→ Arbeitsanweisung:
Stelle alle folgenden Zeilen als nummerierte Liste dar. Leerzeilen lässt du dabei weg.

→ Extrahierte Angaben:

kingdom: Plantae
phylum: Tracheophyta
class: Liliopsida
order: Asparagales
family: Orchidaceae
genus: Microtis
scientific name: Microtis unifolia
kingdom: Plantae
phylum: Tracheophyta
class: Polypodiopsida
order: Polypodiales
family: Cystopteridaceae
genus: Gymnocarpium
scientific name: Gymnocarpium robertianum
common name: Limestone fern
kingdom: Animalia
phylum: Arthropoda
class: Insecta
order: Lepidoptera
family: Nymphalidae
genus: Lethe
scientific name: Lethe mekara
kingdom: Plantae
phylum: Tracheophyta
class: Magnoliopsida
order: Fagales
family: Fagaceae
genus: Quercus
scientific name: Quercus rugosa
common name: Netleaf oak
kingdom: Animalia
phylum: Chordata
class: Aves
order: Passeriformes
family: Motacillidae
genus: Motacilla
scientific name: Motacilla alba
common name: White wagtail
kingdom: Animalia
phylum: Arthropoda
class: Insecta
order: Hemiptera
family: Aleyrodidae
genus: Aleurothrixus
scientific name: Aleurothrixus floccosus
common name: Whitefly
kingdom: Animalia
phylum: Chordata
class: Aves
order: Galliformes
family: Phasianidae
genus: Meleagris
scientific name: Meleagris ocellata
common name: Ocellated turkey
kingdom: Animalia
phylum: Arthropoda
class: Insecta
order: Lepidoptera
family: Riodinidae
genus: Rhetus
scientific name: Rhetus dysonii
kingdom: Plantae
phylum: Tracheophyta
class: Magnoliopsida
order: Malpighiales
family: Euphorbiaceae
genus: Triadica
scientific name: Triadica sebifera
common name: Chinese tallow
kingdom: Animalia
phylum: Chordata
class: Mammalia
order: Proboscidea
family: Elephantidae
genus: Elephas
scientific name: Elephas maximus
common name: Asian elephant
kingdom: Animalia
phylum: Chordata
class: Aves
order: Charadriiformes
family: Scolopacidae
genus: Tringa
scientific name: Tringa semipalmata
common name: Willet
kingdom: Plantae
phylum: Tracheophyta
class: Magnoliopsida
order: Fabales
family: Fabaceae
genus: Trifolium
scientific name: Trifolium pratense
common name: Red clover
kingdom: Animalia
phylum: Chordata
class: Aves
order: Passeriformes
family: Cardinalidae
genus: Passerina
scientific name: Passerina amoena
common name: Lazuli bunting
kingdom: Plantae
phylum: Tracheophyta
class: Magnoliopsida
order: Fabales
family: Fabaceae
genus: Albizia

→ Musterlösung:
1. kingdom: Plantae
2. phylum: Tracheophyta
3. class: Liliopsida
4. order: Asparagales
5. family: Orchidaceae
6. genus: Microtis
7. scientific name: Microtis unifolia
8. kingdom: Plantae
9. phylum: Tracheophyta
10. class: Polypodiopsida
11. order: Polypodiales
12. family: Cystopteridaceae
13. genus: Gymnocarpium
14. scientific name: Gymnocarpium robertianum
15. common name: Limestone fern
16. kingdom: Animalia
17. phylum: Arthropoda
18. class: Insecta
19. order: Lepidoptera
20. family: Nymphalidae
21. genus: Lethe
22. scientific name: Lethe mekara
23. kingdom: Plantae
24. phylum: Tracheophyta
25. class: Magnoliopsida
26. order: Fagales
27. family: Fagaceae
28. genus: Quercus
29. scientific name: Quercus rugosa
30. common name: Netleaf oak
31. kingdom: Animalia
32. phylum: Chordata
33. class: Aves
34. order: Passeriformes
35. family: Motacillidae
36. genus: Motacilla
37. scientific name: Motacilla alba
38. common name: White wagtail
39. kingdom: Animalia
40. phylum: Arthropoda
41. class: Insecta
42. order: Hemiptera
43. family: Aleyrodidae
44. genus: Aleurothrixus
45. scientific name: Aleurothrixus floccosus
46. common name: Whitefly
47. kingdom: Animalia
48. phylum: Chordata
49. class: Aves
50. order: Galliformes
51. family: Phasianidae
52. genus: Meleagris
53. scientific name: Meleagris ocellata
54. common name: Ocellated turkey
55. kingdom: Animalia
56. phylum: Arthropoda
57. class: Insecta
58. order: Lepidoptera
59. family: Riodinidae
60. genus: Rhetus
61. scientific name: Rhetus dysonii
62. kingdom: Plantae
63. phylum: Tracheophyta
64. class: Magnoliopsida
65. order: Malpighiales
66. family: Euphorbiaceae
67. genus: Triadica
68. scientific name: Triadica sebifera
69. common name: Chinese tallow
70. kingdom: Animalia
71. phylum: Chordata
72. class: Mammalia
73. order: Proboscidea
74. family: Elephantidae
75. genus: Elephas
76. scientific name: Elephas maximus
77. common name: Asian elephant
78. kingdom: Animalia
79. phylum: Chordata
80. class: Aves
81. order: Charadriiformes
82. family: Scolopacidae
83. genus: Tringa
84. scientific name: Tringa semipalmata
85. common name: Willet
86. kingdom: Plantae
87. phylum: Tracheophyta
88. class: Magnoliopsida
89. order: Fabales
90. family: Fabaceae
91. genus: Trifolium
92. scientific name: Trifolium pratense
93. common name: Red clover
94. kingdom: Animalia
95. phylum: Chordata
96. class: Aves
97. order: Passeriformes
98. family: Cardinalidae
99. genus: Passerina
100. scientific name: Passerina amoena
101. common name: Lazuli bunting
102. kingdom: Plantae
103. phylum: Tracheophyta
104. class: Magnoliopsida
105. order: Fabales
106. family: Fabaceae
107. genus: Albizia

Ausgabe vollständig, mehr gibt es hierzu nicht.